# [What to do]
The answer must be an exact copy of all the data below.

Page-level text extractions
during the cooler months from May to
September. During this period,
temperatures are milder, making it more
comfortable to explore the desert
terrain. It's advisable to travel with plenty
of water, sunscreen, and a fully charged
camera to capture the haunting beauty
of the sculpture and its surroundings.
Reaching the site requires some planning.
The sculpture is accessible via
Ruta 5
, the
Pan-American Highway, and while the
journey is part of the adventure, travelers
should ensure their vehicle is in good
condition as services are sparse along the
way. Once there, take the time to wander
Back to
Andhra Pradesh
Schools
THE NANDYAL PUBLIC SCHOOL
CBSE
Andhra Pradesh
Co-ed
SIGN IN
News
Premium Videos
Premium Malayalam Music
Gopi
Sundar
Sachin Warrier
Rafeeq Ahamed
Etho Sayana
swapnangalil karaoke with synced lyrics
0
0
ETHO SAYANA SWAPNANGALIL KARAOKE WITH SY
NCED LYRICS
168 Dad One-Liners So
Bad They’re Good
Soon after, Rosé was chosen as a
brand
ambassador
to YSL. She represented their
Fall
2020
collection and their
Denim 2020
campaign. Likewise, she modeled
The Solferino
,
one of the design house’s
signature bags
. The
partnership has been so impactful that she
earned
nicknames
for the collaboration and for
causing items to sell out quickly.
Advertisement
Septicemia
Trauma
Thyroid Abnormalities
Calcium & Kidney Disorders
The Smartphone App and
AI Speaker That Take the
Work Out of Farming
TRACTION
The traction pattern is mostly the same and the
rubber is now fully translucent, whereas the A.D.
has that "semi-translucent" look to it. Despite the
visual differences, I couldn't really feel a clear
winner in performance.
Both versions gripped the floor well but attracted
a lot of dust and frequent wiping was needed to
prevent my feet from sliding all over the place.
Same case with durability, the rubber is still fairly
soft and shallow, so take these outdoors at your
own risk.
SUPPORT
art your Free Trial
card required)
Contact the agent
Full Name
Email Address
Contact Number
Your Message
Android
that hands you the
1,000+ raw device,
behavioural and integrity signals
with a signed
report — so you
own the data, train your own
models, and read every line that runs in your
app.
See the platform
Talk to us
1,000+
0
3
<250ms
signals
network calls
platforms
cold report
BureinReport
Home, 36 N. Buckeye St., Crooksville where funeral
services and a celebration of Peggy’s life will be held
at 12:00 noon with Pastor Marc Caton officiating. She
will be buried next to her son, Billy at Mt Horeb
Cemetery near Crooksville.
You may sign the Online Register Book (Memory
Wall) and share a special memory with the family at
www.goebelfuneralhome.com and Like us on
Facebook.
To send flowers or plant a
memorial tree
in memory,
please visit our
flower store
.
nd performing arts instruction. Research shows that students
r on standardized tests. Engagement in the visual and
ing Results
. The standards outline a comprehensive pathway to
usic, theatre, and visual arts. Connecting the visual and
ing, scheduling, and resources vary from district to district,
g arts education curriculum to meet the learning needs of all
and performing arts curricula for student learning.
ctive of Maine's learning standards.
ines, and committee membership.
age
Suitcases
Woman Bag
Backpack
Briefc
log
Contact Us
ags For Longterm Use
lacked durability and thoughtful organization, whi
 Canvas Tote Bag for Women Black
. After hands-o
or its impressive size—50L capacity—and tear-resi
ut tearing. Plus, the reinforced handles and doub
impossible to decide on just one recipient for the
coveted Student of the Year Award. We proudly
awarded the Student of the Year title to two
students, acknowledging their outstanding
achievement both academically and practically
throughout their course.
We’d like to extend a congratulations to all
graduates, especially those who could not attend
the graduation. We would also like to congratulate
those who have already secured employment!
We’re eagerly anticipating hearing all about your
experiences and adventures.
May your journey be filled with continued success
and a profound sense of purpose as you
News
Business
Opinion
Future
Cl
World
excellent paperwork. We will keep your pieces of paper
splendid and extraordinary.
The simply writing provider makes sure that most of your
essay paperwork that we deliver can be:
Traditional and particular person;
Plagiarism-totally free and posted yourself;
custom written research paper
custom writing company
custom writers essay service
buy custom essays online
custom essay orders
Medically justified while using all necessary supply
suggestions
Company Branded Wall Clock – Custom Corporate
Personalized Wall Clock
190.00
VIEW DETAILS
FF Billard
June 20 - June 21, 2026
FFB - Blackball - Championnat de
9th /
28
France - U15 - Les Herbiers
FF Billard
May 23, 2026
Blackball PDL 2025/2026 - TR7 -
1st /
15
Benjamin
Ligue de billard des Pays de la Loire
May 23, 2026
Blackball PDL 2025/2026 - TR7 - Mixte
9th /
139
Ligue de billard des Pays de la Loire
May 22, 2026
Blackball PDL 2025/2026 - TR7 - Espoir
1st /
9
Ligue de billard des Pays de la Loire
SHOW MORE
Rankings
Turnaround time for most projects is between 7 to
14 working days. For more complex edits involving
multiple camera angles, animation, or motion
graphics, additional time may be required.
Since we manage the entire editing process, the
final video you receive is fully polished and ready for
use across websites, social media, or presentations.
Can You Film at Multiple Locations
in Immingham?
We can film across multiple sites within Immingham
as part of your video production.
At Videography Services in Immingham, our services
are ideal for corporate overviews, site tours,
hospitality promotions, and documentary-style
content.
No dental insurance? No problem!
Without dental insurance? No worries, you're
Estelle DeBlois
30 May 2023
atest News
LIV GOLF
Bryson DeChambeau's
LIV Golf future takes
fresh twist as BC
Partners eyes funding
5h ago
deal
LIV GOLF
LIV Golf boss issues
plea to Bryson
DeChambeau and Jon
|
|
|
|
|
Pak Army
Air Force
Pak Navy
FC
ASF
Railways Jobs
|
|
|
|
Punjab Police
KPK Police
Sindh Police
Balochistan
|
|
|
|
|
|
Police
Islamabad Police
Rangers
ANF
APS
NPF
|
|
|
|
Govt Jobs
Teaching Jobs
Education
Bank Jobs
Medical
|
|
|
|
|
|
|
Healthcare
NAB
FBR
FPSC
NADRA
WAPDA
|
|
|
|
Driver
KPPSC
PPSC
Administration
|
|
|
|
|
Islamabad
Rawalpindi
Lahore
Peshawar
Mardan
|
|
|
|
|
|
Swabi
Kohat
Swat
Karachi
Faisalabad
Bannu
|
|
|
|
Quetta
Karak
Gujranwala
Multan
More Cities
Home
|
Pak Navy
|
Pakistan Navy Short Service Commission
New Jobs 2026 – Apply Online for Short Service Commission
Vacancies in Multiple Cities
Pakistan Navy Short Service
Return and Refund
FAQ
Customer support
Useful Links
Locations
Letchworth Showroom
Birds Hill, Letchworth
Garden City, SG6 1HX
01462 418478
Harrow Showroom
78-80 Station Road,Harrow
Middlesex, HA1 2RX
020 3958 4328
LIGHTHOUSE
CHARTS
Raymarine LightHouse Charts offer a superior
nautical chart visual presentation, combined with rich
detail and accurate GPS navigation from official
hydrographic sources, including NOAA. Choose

# [Answer to this problem]
during the cooler months from May to
September. During this period,
temperatures are milder, making it more
comfortable to explore the desert
terrain. It's advisable to travel with plenty
of water, sunscreen, and a fully charged
camera to capture the haunting beauty
of the sculpture and its surroundings.
Reaching the site requires some planning.
The sculpture is accessible via
Ruta 5
, the
Pan-American Highway, and while the
journey is part of the adventure, travelers
should ensure their vehicle is in good
condition as services are sparse along the
way. Once there, take the time to wander
Back to
Andhra Pradesh
Schools
THE NANDYAL PUBLIC SCHOOL
CBSE
Andhra Pradesh
Co-ed
SIGN IN
News
Premium Videos
Premium Malayalam Music
Gopi
Sundar
Sachin Warrier
Rafeeq Ahamed
Etho Sayana
swapnangalil karaoke with synced lyrics
0
0
ETHO SAYANA SWAPNANGALIL KARAOKE WITH SY
NCED LYRICS
168 Dad One-Liners So
Bad They’re Good
Soon after, Rosé was chosen as a
brand
ambassador
to YSL. She represented their
Fall
2020
collection and their
Denim 2020
campaign. Likewise, she modeled
The Solferino
,
one of the design house’s
signature bags
. The
partnership has been so impactful that she
earned
nicknames
for the collaboration and for
causing items to sell out quickly.
Advertisement
Septicemia
Trauma
Thyroid Abnormalities
Calcium & Kidney Disorders
The Smartphone App and
AI Speaker That Take the
Work Out of Farming
TRACTION
The traction pattern is mostly the same and the
rubber is now fully translucent, whereas the A.D.
has that "semi-translucent" look to it. Despite the
visual differences, I couldn't really feel a clear
winner in performance.
Both versions gripped the floor well but attracted
a lot of dust and frequent wiping was needed to
prevent my feet from sliding all over the place.
Same case with durability, the rubber is still fairly
soft and shallow, so take these outdoors at your
own risk.
SUPPORT
art your Free Trial
card required)
Contact the agent
Full Name
Email Address
Contact Number
Your Message
Android
that hands you the
1,000+ raw device,
behavioural and integrity signals
with a signed
report — so you
own the data, train your own
models, and read every line that runs in your
app.
See the platform
Talk to us
1,000+
0
3
<250ms
signals
network calls
platforms
cold report
BureinReport
Home, 36 N. Buckeye St., Crooksville where funeral
services and a celebration of Peggy’s life will be held
at 12:00 noon with Pastor Marc Caton officiating. She
will be buried next to her son, Billy at Mt Horeb
Cemetery near Crooksville.
You may sign the Online Register Book (Memory
Wall) and share a special memory with the family at
www.goebelfuneralhome.com and Like us on
Facebook.
To send flowers or plant a
memorial tree
in memory,
please visit our
flower store
.
nd performing arts instruction. Research shows that students
r on standardized tests. Engagement in the visual and
ing Results
. The standards outline a comprehensive pathway to
usic, theatre, and visual arts. Connecting the visual and
ing, scheduling, and resources vary from district to district,
g arts education curriculum to meet the learning needs of all
and performing arts curricula for student learning.
ctive of Maine's learning standards.
ines, and committee membership.
age
Suitcases
Woman Bag
Backpack
Briefc
log
Contact Us
ags For Longterm Use
lacked durability and thoughtful organization, whi
 Canvas Tote Bag for Women Black
. After hands-o
or its impressive size—50L capacity—and tear-resi
ut tearing. Plus, the reinforced handles and doub
impossible to decide on just one recipient for the
coveted Student of the Year Award. We proudly
awarded the Student of the Year title to two
students, acknowledging their outstanding
achievement both academically and practically
throughout their course.
We’d like to extend a congratulations to all
graduates, especially those who could not attend
the graduation. We would also like to congratulate
those who have already secured employment!
We’re eagerly anticipating hearing all about your
experiences and adventures.
May your journey be filled with continued success
and a profound sense of purpose as you
News
Business
Opinion
Future
Cl
World
excellent paperwork. We will keep your pieces of paper
splendid and extraordinary.
The simply writing provider makes sure that most of your
essay paperwork that we deliver can be:
Traditional and particular person;
Plagiarism-totally free and posted yourself;
custom written research paper
custom writing company
custom writers essay service
buy custom essays online
custom essay orders
Medically justified while using all necessary supply
suggestions
Company Branded Wall Clock – Custom Corporate
Personalized Wall Clock
190.00
VIEW DETAILS
FF Billard
June 20 - June 21, 2026
FFB - Blackball - Championnat de
9th /
28
France - U15 - Les Herbiers
FF Billard
May 23, 2026
Blackball PDL 2025/2026 - TR7 -
1st /
15
Benjamin
Ligue de billard des Pays de la Loire
May 23, 2026
Blackball PDL 2025/2026 - TR7 - Mixte
9th /
139
Ligue de billard des Pays de la Loire
May 22, 2026
Blackball PDL 2025/2026 - TR7 - Espoir
1st /
9
Ligue de billard des Pays de la Loire
SHOW MORE
Rankings
Turnaround time for most projects is between 7 to
14 working days. For more complex edits involving
multiple camera angles, animation, or motion
graphics, additional time may be required.
Since we manage the entire editing process, the
final video you receive is fully polished and ready for
use across websites, social media, or presentations.
Can You Film at Multiple Locations
in Immingham?
We can film across multiple sites within Immingham
as part of your video production.
At Videography Services in Immingham, our services
are ideal for corporate overviews, site tours,
hospitality promotions, and documentary-style
content.
No dental insurance? No problem!
Without dental insurance? No worries, you're
Estelle DeBlois
30 May 2023
atest News
LIV GOLF
Bryson DeChambeau's
LIV Golf future takes
fresh twist as BC
Partners eyes funding
5h ago
deal
LIV GOLF
LIV Golf boss issues
plea to Bryson
DeChambeau and Jon
|
|
|
|
|
Pak Army
Air Force
Pak Navy
FC
ASF
Railways Jobs
|
|
|
|
Punjab Police
KPK Police
Sindh Police
Balochistan
|
|
|
|
|
|
Police
Islamabad Police
Rangers
ANF
APS
NPF
|
|
|
|
Govt Jobs
Teaching Jobs
Education
Bank Jobs
Medical
|
|
|
|
|
|
|
Healthcare
NAB
FBR
FPSC
NADRA
WAPDA
|
|
|
|
Driver
KPPSC
PPSC
Administration
|
|
|
|
|
Islamabad
Rawalpindi
Lahore
Peshawar
Mardan
|
|
|
|
|
|
Swabi
Kohat
Swat
Karachi
Faisalabad
Bannu
|
|
|
|
Quetta
Karak
Gujranwala
Multan
More Cities
Home
|
Pak Navy
|
Pakistan Navy Short Service Commission
New Jobs 2026 – Apply Online for Short Service Commission
Vacancies in Multiple Cities
Pakistan Navy Short Service
Return and Refund
FAQ
Customer support
Useful Links
Locations
Letchworth Showroom
Birds Hill, Letchworth
Garden City, SG6 1HX
01462 418478
Harrow Showroom
78-80 Station Road,Harrow
Middlesex, HA1 2RX
020 3958 4328
LIGHTHOUSE
CHARTS
Raymarine LightHouse Charts offer a superior
nautical chart visual presentation, combined with rich
detail and accurate GPS navigation from official
hydrographic sources, including NOAA. Choose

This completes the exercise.